Part of the problem is that Vol. 2 has lost the element of surprise. Audiences went into Guardians of the Galaxy with no expectations, and were delighted with the irreverent space adventure that greeted them. Two years later, and expectations are high, so Vol. 2 instead trades on the goodwill generated over those years.
This is no victory lap, though. Vol. 2 doesn’t just rehash the first, giving us another galaxy-saving romp. Rather, it looks inward and delivers a more personal story, albeit written on the grand canvas of zany space opera. Starlord’s (Chris Pratt) father, teased in Vol. 1 (I’m going to type Vol. 1 rather than Guardians of the Galaxy, to save my keyboard the stress) and played here by a magnificently maned Kurt Russell, tracks down his son, and the film uses this is an opportunity to explore themes of family, making much of the old adage, “Friends are the family you choose.”

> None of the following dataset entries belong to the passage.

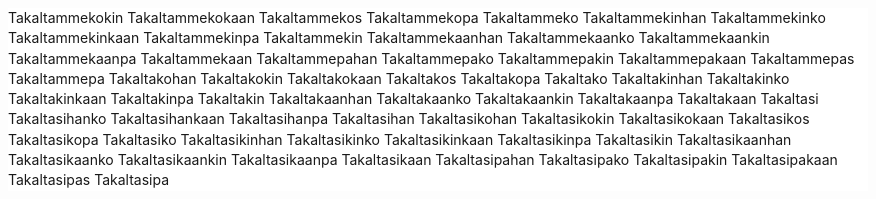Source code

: Takaltammekokin
Takaltammekokaan
Takaltammekos
Takaltammekopa
Takaltammeko
Takaltammekinhan
Takaltammekinko
Takaltammekinkaan
Takaltammekinpa
Takaltammekin
Takaltammekaanhan
Takaltammekaanko
Takaltammekaankin
Takaltammekaanpa
Takaltammekaan
Takaltammepahan
Takaltammepako
Takaltammepakin
Takaltammepakaan
Takaltammepas
Takaltammepa
Takaltakohan
Takaltakokin
Takaltakokaan
Takaltakos
Takaltakopa
Takaltako
Takaltakinhan
Takaltakinko
Takaltakinkaan
Takaltakinpa
Takaltakin
Takaltakaanhan
Takaltakaanko
Takaltakaankin
Takaltakaanpa
Takaltakaan
Takaltasi
Takaltasihanko
Takaltasihankaan
Takaltasihanpa
Takaltasihan
Takaltasikohan
Takaltasikokin
Takaltasikokaan
Takaltasikos
Takaltasikopa
Takaltasiko
Takaltasikinhan
Takaltasikinko
Takaltasikinkaan
Takaltasikinpa
Takaltasikin
Takaltasikaanhan
Takaltasikaanko
Takaltasikaankin
Takaltasikaanpa
Takaltasikaan
Takaltasipahan
Takaltasipako
Takaltasipakin
Takaltasipakaan
Takaltasipas
Takaltasipa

That family, of course, comprises Starlord (a.k.a. Peter Quill), a kind of young, goofy Han Solo; Gamora (Zoe Saldana), adopted daughter of Thanos and all-round badass; Drax, a warrior with no concept of metaphor; Rocket, talking racoon and diabolical engineer; and of course Baby Groot, who is just as adorable as the name implies.
The script, by director James Gunn, makes the decision towards the end of the first act to split up the Guardians. At first, this seems like a bad move: much of the appeal of Vol. 1 was in the bickering, and there can’t be much of that if everyone is spread all over the place. But it soon becomes clear that the division is an excuse to zero in on the characters and give them some development. Rocket and Yondu (you know, the guy with the arrow) benefit most from this, becoming, as TVTropes would have it, the Ensemble Dark Horses.
The division, however, does have the effect of turning the second act into more of a series of skits rather than a cohesive narrative. They’re damn funny skits – Vol. 2 is a far funnier film than its predecessor (which was already hilarious) – but it can feel like a writer indulging himself rather than crafting a story. It is only the constantly referenced theme of family that prevents the film from plummeting over the edge into a patchwork melange.
None of these criticisms seem to matter when the film is running. Taken as just a reason to spend more time with these characters, Vol. 2 works splendidly. Having set itself up as the weirdest, and arguable best, corner of the Marvel Cinematic Universe, Guardians has perhaps earned the right to a little indulgence. Go with it, and you won’t be (too) disappointed. Welcome back to the freakin’ Guardians of the Galaxy.